##### DATA RECORDS #####
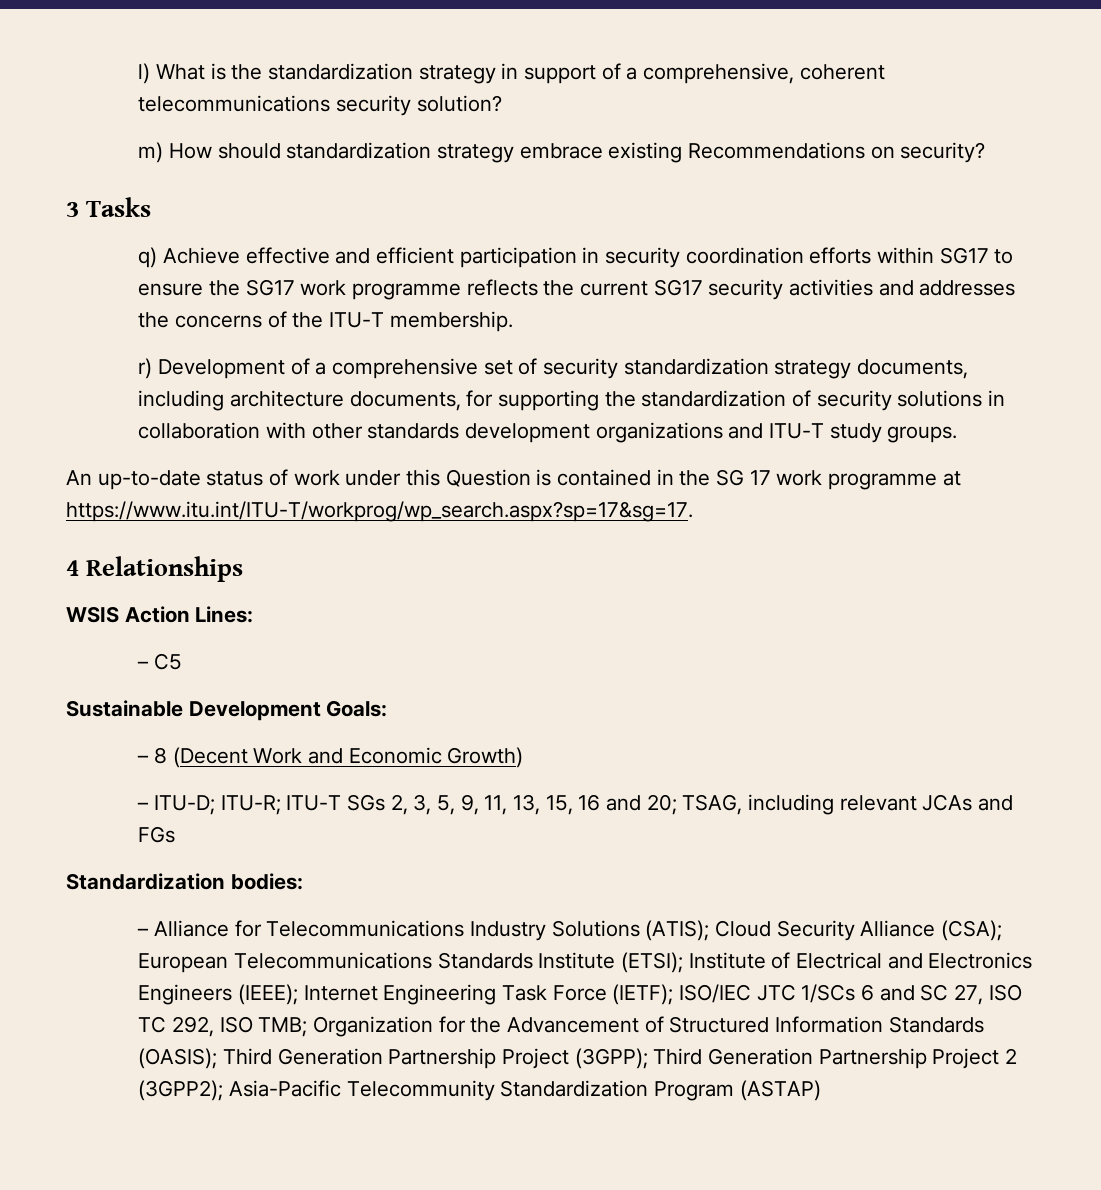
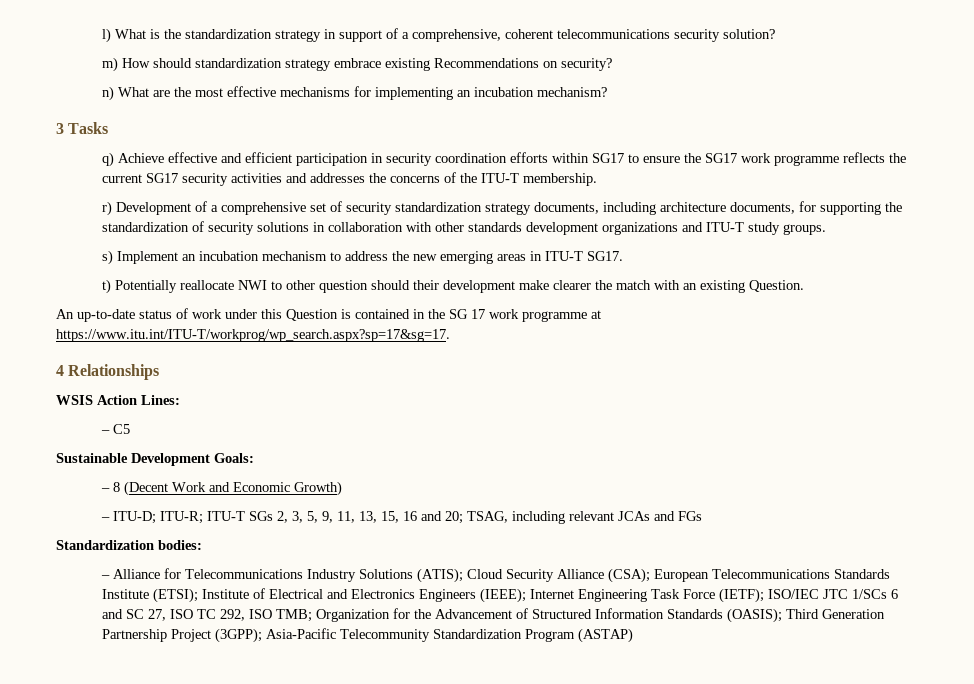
(986, 152) none -> [101,86,607,101] // n) What are the most effective mechanisms for implementing an incubation mechanism?
(958, 434) none -> [101,250,623,265] [101,279,804,294] // s) Implement an incubation mechanism to address the new emerging areas in ITU-T SG17. // t) Potentially reallocate NWI to other question should their development make clearer the match with an existing Question.
[653,1048,1018,1069] [138,1080,224,1101] Third Generation Partnership Project 2 (3GPP2); -> (262, 635) none

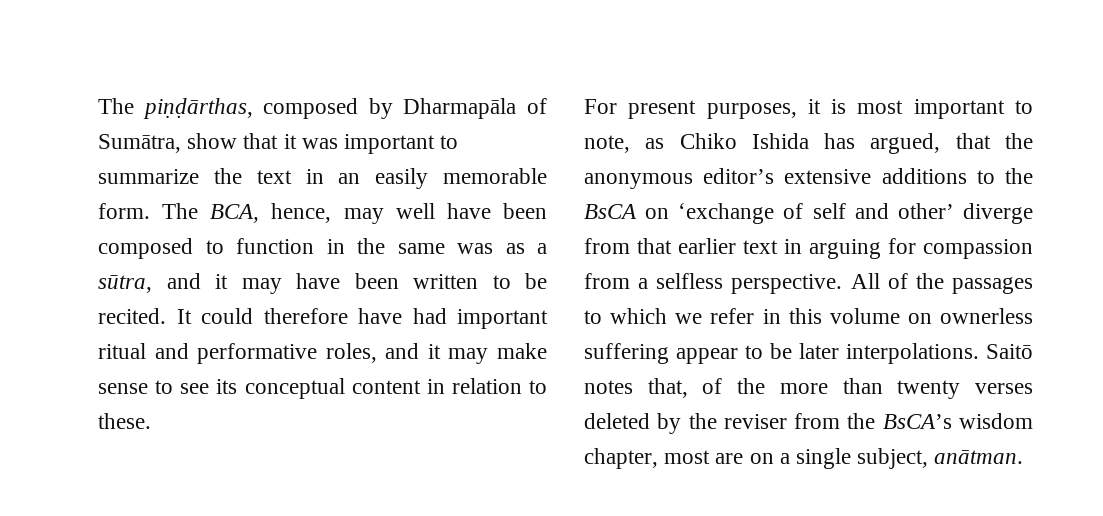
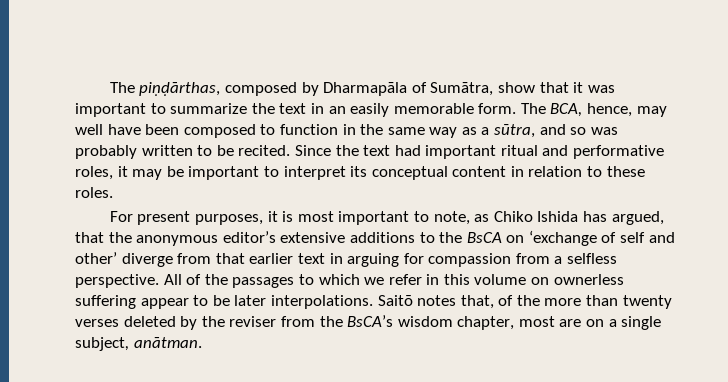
[457,243,493,254] was -> [429,127,458,138] way
[215,273,547,294] [98,308,402,324] it may have been written to be recited. It could therefore have -> [570,127,618,135] [75,145,391,159] so was probably written to be recited. Since the text
[385,343,547,364] [98,380,210,394] and it may make sense to see -> [117,166,346,180] it may be important to interpret
[98,413,151,429] these. -> [606,166,645,177] [75,187,113,198] these roles.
#####
§ **WRITTEN TASK**
In the records above, collect each line with "make".

§ **RESPONSE FOR THIS EXERCISE**
(958, 434) none -> [101,250,623,265] [101,279,804,294] // s) Implement an incubation mechanism to address the new emerging areas in ITU-T SG17. // t) Potentially reallocate NWI to other question should their development make clearer the match with an existing Question.
[385,343,547,364] [98,380,210,394] and it may make sense to see -> [117,166,346,180] it may be important to interpret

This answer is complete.